▶ [DATASET RECORDS]
──────

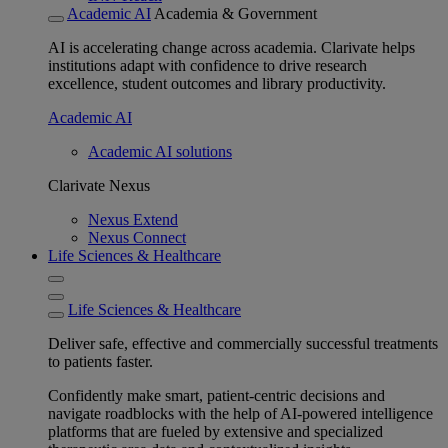
Academic AI
Academia & Government
AI is accelerating change across academia. Clarivate helps
institutions adapt with confidence to drive research
excellence, student outcomes and library productivity.
Academic AI
Academic AI solutions
Clarivate Nexus
Nexus Extend
Nexus Connect
Life Sciences & Healthcare
Life Sciences & Healthcare
Deliver safe, effective and commercially successful treatments
to patients faster.
Confidently make smart, patient-centric decisions and
navigate roadblocks with the help of AI-powered intelligence
platforms that are fueled by extensive and specialized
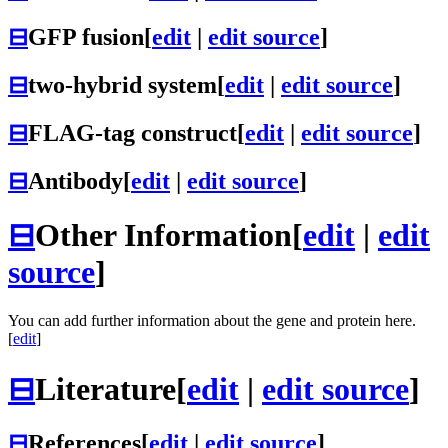
⊟
GFP fusion
[
edit
|
edit source
]
⊟
two-hybrid system
[
edit
|
edit source
]
⊟
FLAG-tag construct
[
edit
|
edit source
]
⊟
Antibody
[
edit
|
edit source
]
⊟
Other Information
[
edit
|
edit
source
]
You can add further information about the gene and protein here.
[
edit
]
⊟
Literature
[
edit
|
edit source
]
⊟
References
[
edit
|
edit source
]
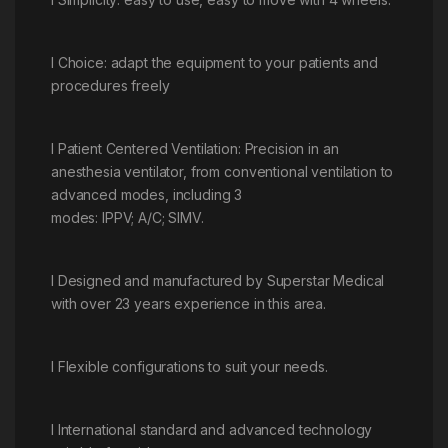
l Choice: adapt the equipment to your patients and
procedures freely
l Patient Centered Ventilation: Precision in an
anesthesia ventilator, from conventional ventilation to
advanced modes, including 3
modes: IPPV; A/C; SIMV.
l Designed and manufactured by Superstar Medical
with over 23 years experience in this area.
l Flexible configurations to suit your needs.
l International standard and advanced technology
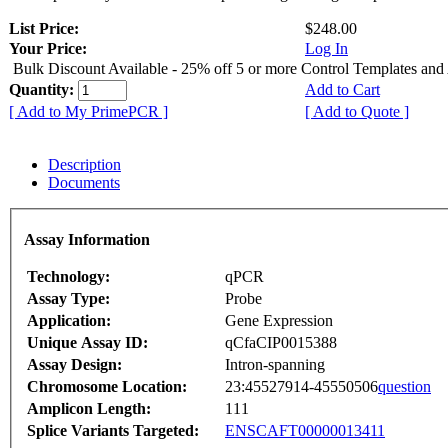
List Price:
$248.00
Your Price:
Log In
Bulk Discount Available - 25% off 5 or more Control Templates and
Quantity:
Add to Cart
[ Add to My PrimePCR ]
[ Add to Quote ]
Description
Documents
Assay Information
Technology:
qPCR
Assay Type:
Probe
Application:
Gene Expression
Unique Assay ID:
qCfaCIP0015388
Assay Design:
Intron-spanning
Chromosome Location:
23:45527914-45550506
question
Amplicon Length:
111
Splice Variants Targeted:
ENSCAFT00000013411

──────

▶ [WORK REQUEST] If a line in the listing holds the word "Clarivate", copy it out.

▶ [EXERCISE OUTPUT]
AI is accelerating change across academia. Clarivate helps
Clarivate Nexus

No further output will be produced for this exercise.